長谷川正徳のちょっといい話

第38話 平均余命の計算法

平均余命の計算法 挿絵

 自分の歳だとあと何年生きられるか?
 これは高齢者ならずとも、誰でも大なり小なり気になる事柄である。

 大分医大公衆衛生医学教室の島岡章先生がこれについて、興味ある発表をされた。
平均寿命というのは零歳児の平均余命、つまり零歳の人があと何年生きられるのかの数値を示すものであるが、毎年厚生省によって、6月頃、平均余命表として発表されている。
ところでこの厚生省発表の時を待つまでもなく、誰でも簡単に自分の余命を計算することができるというのがこの島岡方式なのである。

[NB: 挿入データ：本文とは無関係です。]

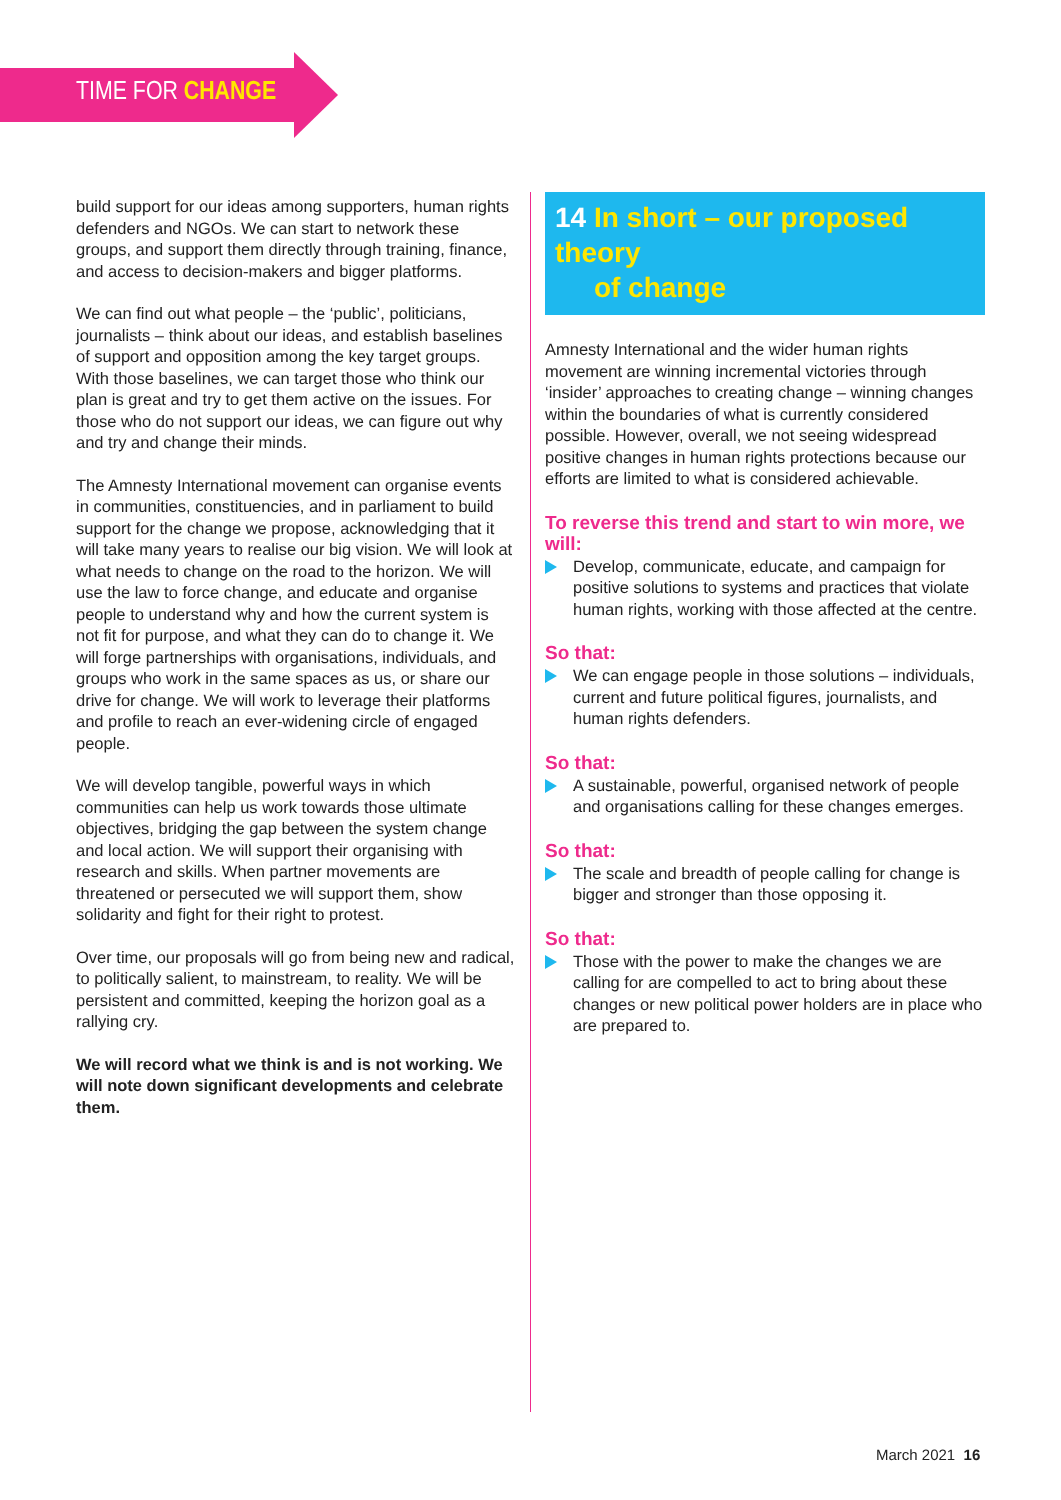TIME FOR CHANGE
build support for our ideas among supporters, human rights defenders and NGOs. We can start to network these groups, and support them directly through training, finance, and access to decision-makers and bigger platforms.
We can find out what people – the ‘public’, politicians, journalists – think about our ideas, and establish baselines of support and opposition among the key target groups. With those baselines, we can target those who think our plan is great and try to get them active on the issues. For those who do not support our ideas, we can figure out why and try and change their minds.
The Amnesty International movement can organise events in communities, constituencies, and in parliament to build support for the change we propose, acknowledging that it will take many years to realise our big vision. We will look at what needs to change on the road to the horizon. We will use the law to force change, and educate and organise people to understand why and how the current system is not fit for purpose, and what they can do to change it. We will forge partnerships with organisations, individuals, and groups who work in the same spaces as us, or share our drive for change. We will work to leverage their platforms and profile to reach an ever-widening circle of engaged people.
We will develop tangible, powerful ways in which communities can help us work towards those ultimate objectives, bridging the gap between the system change and local action. We will support their organising with research and skills. When partner movements are threatened or persecuted we will support them, show solidarity and fight for their right to protest.
Over time, our proposals will go from being new and radical, to politically salient, to mainstream, to reality. We will be persistent and committed, keeping the horizon goal as a rallying cry.
We will record what we think is and is not working. We will note down significant developments and celebrate them.
14 In short – our proposed theory
of change
Amnesty International and the wider human rights movement are winning incremental victories through ‘insider’ approaches to creating change – winning changes within the boundaries of what is currently considered possible. However, overall, we not seeing widespread positive changes in human rights protections because our efforts are limited to what is considered achievable.
To reverse this trend and start to win more, we will:
Develop, communicate, educate, and campaign for positive solutions to systems and practices that violate human rights, working with those affected at the centre.
So that:
We can engage people in those solutions – individuals, current and future political figures, journalists, and human rights defenders.
So that:
A sustainable, powerful, organised network of people and organisations calling for these changes emerges.
So that:
The scale and breadth of people calling for change is bigger and stronger than those opposing it.
So that:
Those with the power to make the changes we are calling for are compelled to act to bring about these changes or new political power holders are in place who are prepared to.
March 2021 16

 先生の考案した計算式を当てはめられるのは65歳以上で「110から自分の年齢を引き、それを二乗し、百で割る」というもの。
男性は余命が短いため、さらに0.8を掛ける。

たとえば70歳の女性では、110から70を引いた40を二乗すると、1600。
百で割った16年が平均余命。

同じ70歳の男性では0.8掛けた12.8年が平均余命となる。
式で求めた値と厚生省発表の平均余命は、最高でも0.4歳の差しかないというのであるから、かなり正確といえる。

 しかしこれはあくまで統計上の平均の値のこと。
大切なことは私自身のいのちは死とともにある生であるということも、もともと死であるべきものが、今日も不思議にもまた生き得ているということ、ありがいいのちを今日もいただいたという仏法の要(かなめ)に立った感謝を忘れてはならないということである。